Allez, je me remets sur un Os, pour inci, celui-là. Il va te faire hurler tant il est absurde, et décousu. Mais c'est difficile de faire mieux, ma belle.

J'ai faim et y a une tartine de kiri qui me fait du coude depuis 30 minutes. Mon père me l'a mise là pour que je dégage de l'ordi. Il connaît son affaire, le bougre.

MERCI AUX REWIERS, MERCI MERCI! :) C'est un plaisir de composer mes cochonneries pour vous. A vot' bon coeur!

Enjoy...

PS: biz' à ma Kiko

OoO

Chaque fois, c'est la même rengaine. Je ferme les yeux, et j'ouvre mes oreilles. Sinon, je peux pas leur plaire, et si c'est le cas, c'est lui qui en pâtira.

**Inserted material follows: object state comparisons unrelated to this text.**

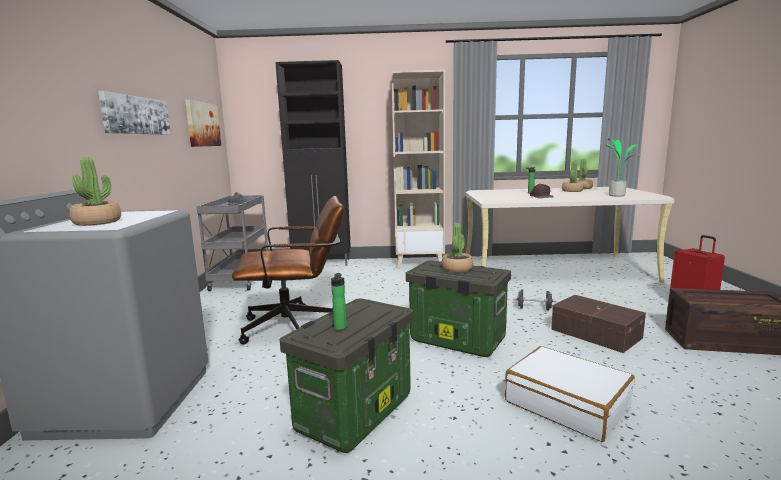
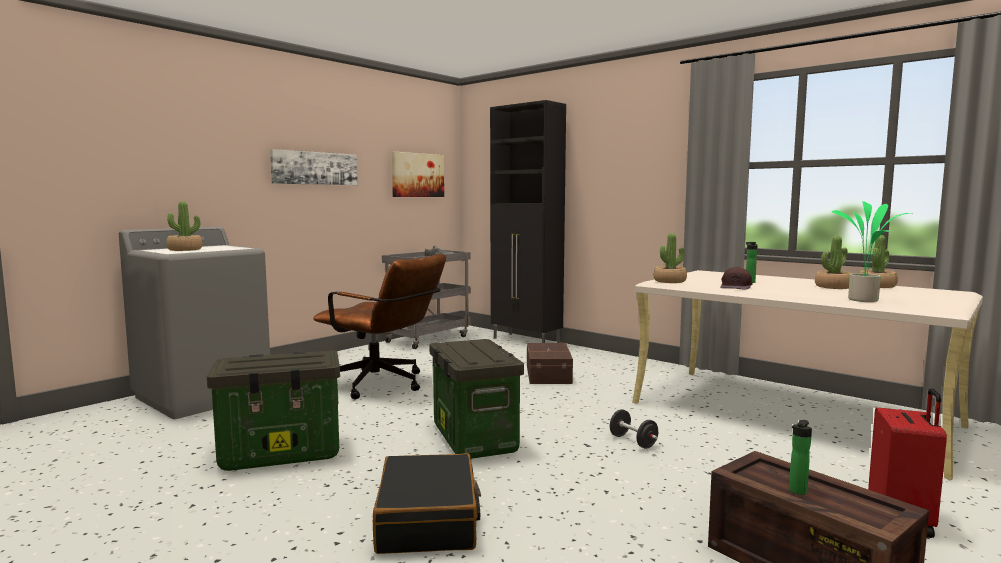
camera: 40 degrees right, 5 degrees down
bottle [331,273,347,330] -> bottle moved to [789,420,812,495]
beige bookcase [391,69,445,269] -> none
potted plant [442,223,473,272] -> potted plant moved to [654,233,687,283]
white suitcase [505,346,635,442] -> black suitcase [373,453,481,554]
brown storage box [551,295,646,353] -> brown storage box moved to [527,343,573,384]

Acte paradoxal. Je ferme les yeux, je ne peux plus voir où je suis, pas plus que je ne peux m'identifier vis-à-vis de ce monde qui m'entoure. Et pourtant, quand je ferme les yeux, ma réalité s'agrandit, au son de leurs cris, des vagues de cris, des milliers et des milliers, qui acclament, réclament, attendent et veulent le son de ma voix. Et son corps à lui. J'ouvre les oreilles pour oublier que c'est de mon corps à moi que s'extrait la voix qu'ils désirent .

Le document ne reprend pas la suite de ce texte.